De kinderdoop heeft alleen zin en betekenis als er een actieve
verbondsgemeenschap is waarin de bijbelse betekenis van de
doop uitgelegd, verteld en geleefd wordt. Zijn we nog zo een
verbondsgemeenschap? Of laten we mensen vooral aan zichzelf
over om hun eigen weg met God te vinden, op hun eigen tijd en
manier?
Tweede bouwsteen: verbond
In het Nieuwe Testament lijkt het vooral over de volwassendoop
te gaan. Dat heeft ermee te maken dat het de begintijd van de
kerk beschrijft: mensen komen vooral als volwassenen tot geloof
in Jezus.
Dat wil niet zeggen dat de kinderdoop afwezig is! Er is in de
Bijbel één genadeverbond van God met mensen, maar twee
verschillende manieren waarop Hij vorm geeft aan dat verbond.
Eerst doet hij dat door middel van de wetten, de besnijdenis en
de tempeldienst met al zijn bloedoffers. Dat wijst allemaal naar
een andere (en betere) vorm die nog zou komen: Jezus Christus!
In hem komen al de lijnen van het Oude Testament samen. Nu
doet God het op een andere manier: Jezus zegt – door het nieuwe
verbond in zijn bloed. Het teken daarvan is de doop.
Net zoals God in het geval van Abraham de paraplu van zijn
genade over zijn hele huishouden wil openen (inclusief kinderen,
slaven en vreemdelingen), zo doet Hij dat ook in het NT (zie Hd 2
en Hd 16).
Zo zien we iets van de genadige asymmetrie van het verbond. Het
is een groot woord, maar het betekent gewoon dit: God neemt
alles in het verbond voor zijn rekening. Hij eist het niet van ons!
Het is niet een relatie van gelijke partners, maar een relatie
waarin één partner alles doet, en de ander niets. (Kijk naar
Abram die ligt te slapen terwijl God alleen tussen de
doorgesneden dieren doorgaat – Gen 15. Denk ook aan Jezus aan
het kruis).
Er is dus iets objectiefs aan het verbond en het teken van het
verbond: het gebeurt bijna buiten jou om, alsof je van buiten
alleen toekijkt. Het is alsof er een contract wordt gesloten dat
jouw leven volledig gaat bepalen, maar jouw handtekening wordt
niet gevraagd.
Juist daarom was het voor het volk Israël belangrijk de verhalen
van de grote daden van God te vertellen om het teken van de
besnijdenis aan de kinderen uit te leggen.
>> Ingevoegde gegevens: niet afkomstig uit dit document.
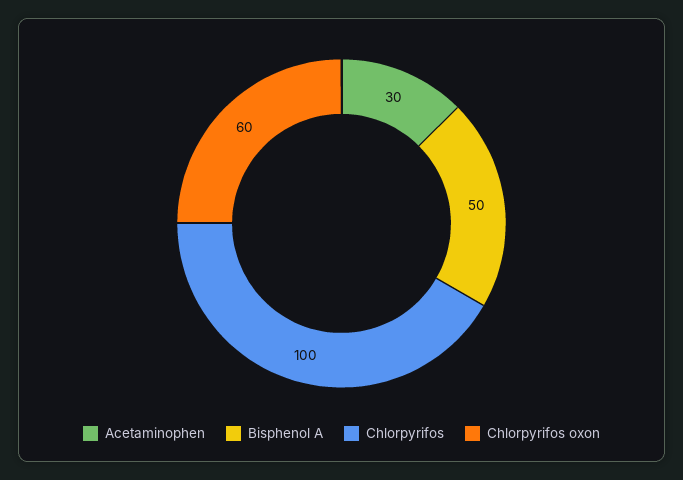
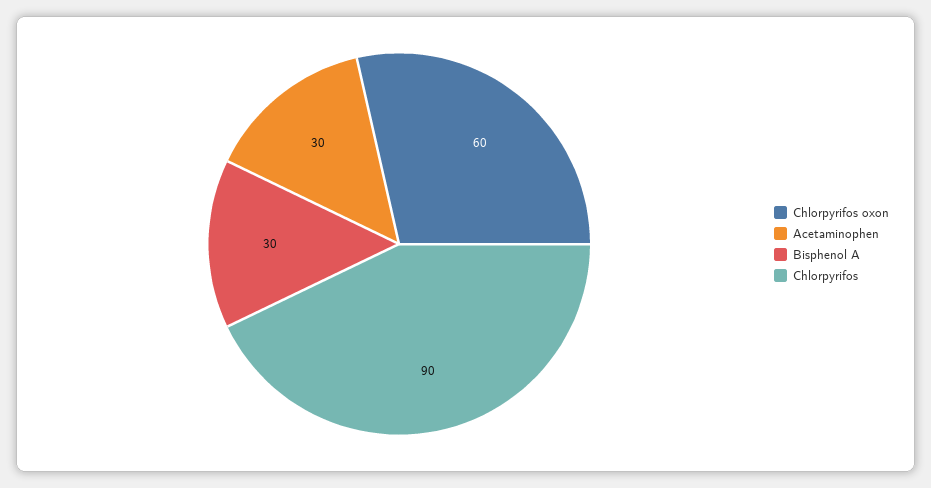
Bisphenol A: 50 -> 30
Chlorpyrifos: 100 -> 90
Het doel van dat
vertellen was dat ook de volgende generaties God zouden
kennen, liefhebben, vertrouwen en gehoorzamen (Ps 78.5-7).
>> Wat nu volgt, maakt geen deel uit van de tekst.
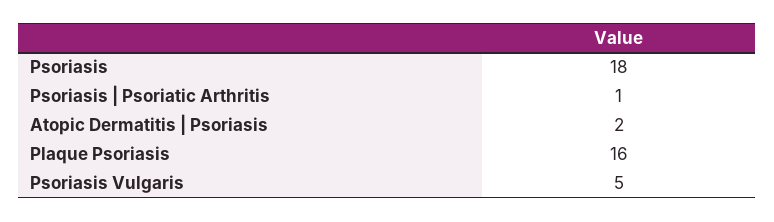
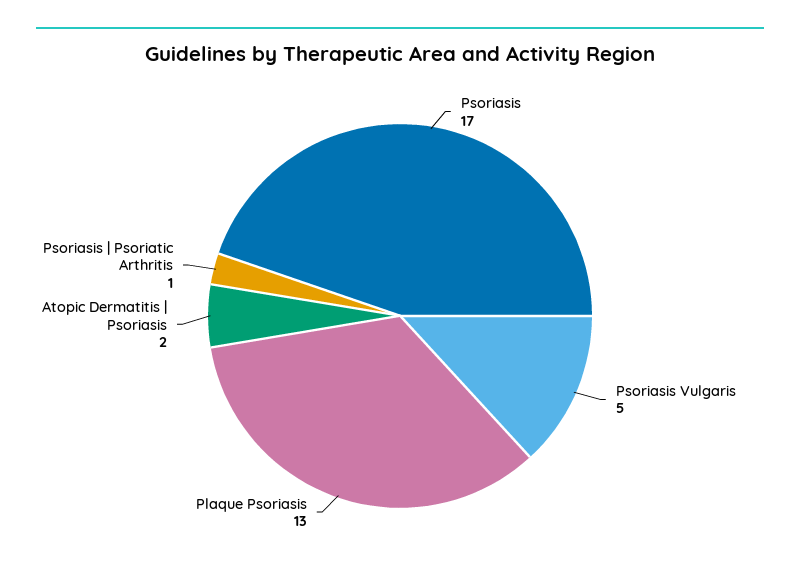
Psoriasis: 18 -> 17
Plaque Psoriasis: 16 -> 13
De verbondsgemeenschap wordt ook veranderd door een aantal
verschuivingen in de cultuur om ons heen:
van gemeenschappelijkheid naar individualisme
van objectieve gebeuren naar subjectieve beleving: we willen
niet dat God alles ervaart terwijl wij liggen te slapen
naar groter autonomie: we willen niet dat anderen namens
ons beslissen
naar hier en nu: we willen niet leven in een groot verhaal dat
altijd hetzelfde is, maar leven van moment tot moment.
Morgen is alles anders…




F Krüger
Om over na te denken
1.
Wat zegt het woord “sacrament” over de manier
waarop we omgaan met doop en avondmaal?
2.
Hoe helpt het verbond van God jou in het nadenken
over doop en overdoop?
3.
is het echt de bedoeling dat we zo passief moeten zijn
in het ontvangen van de sacramenten? Is de doop
hierin gelijk aan het avondmaal?
4.
Hoe ervaar jij de rol van de verbondsgemeenschap in
de Zaankerk, ook rondom de doop van kinderen?
5.
Zie je in je eigen leven iets van de vier verschuivingen
in onze cultuur terug?
6.
Hoe kunnen we tot verbondsvernieuwing komen in ons
leven? (Denk aan de doop van Johannes de Doper!)
7.
Hoe verhouden zich doop en avondmaal zich tot
elkaar in dit verband?
Derde bouwsteen: verbondsgemeenschap
Je doop is heel persoonlijk: je wordt op je naam genoemd
wanneer je gedoopt wordt in de naam van de Vader, de Zoon en
de Heilige Geest. God zegt: ik wil jouw God zijn – leef met mij!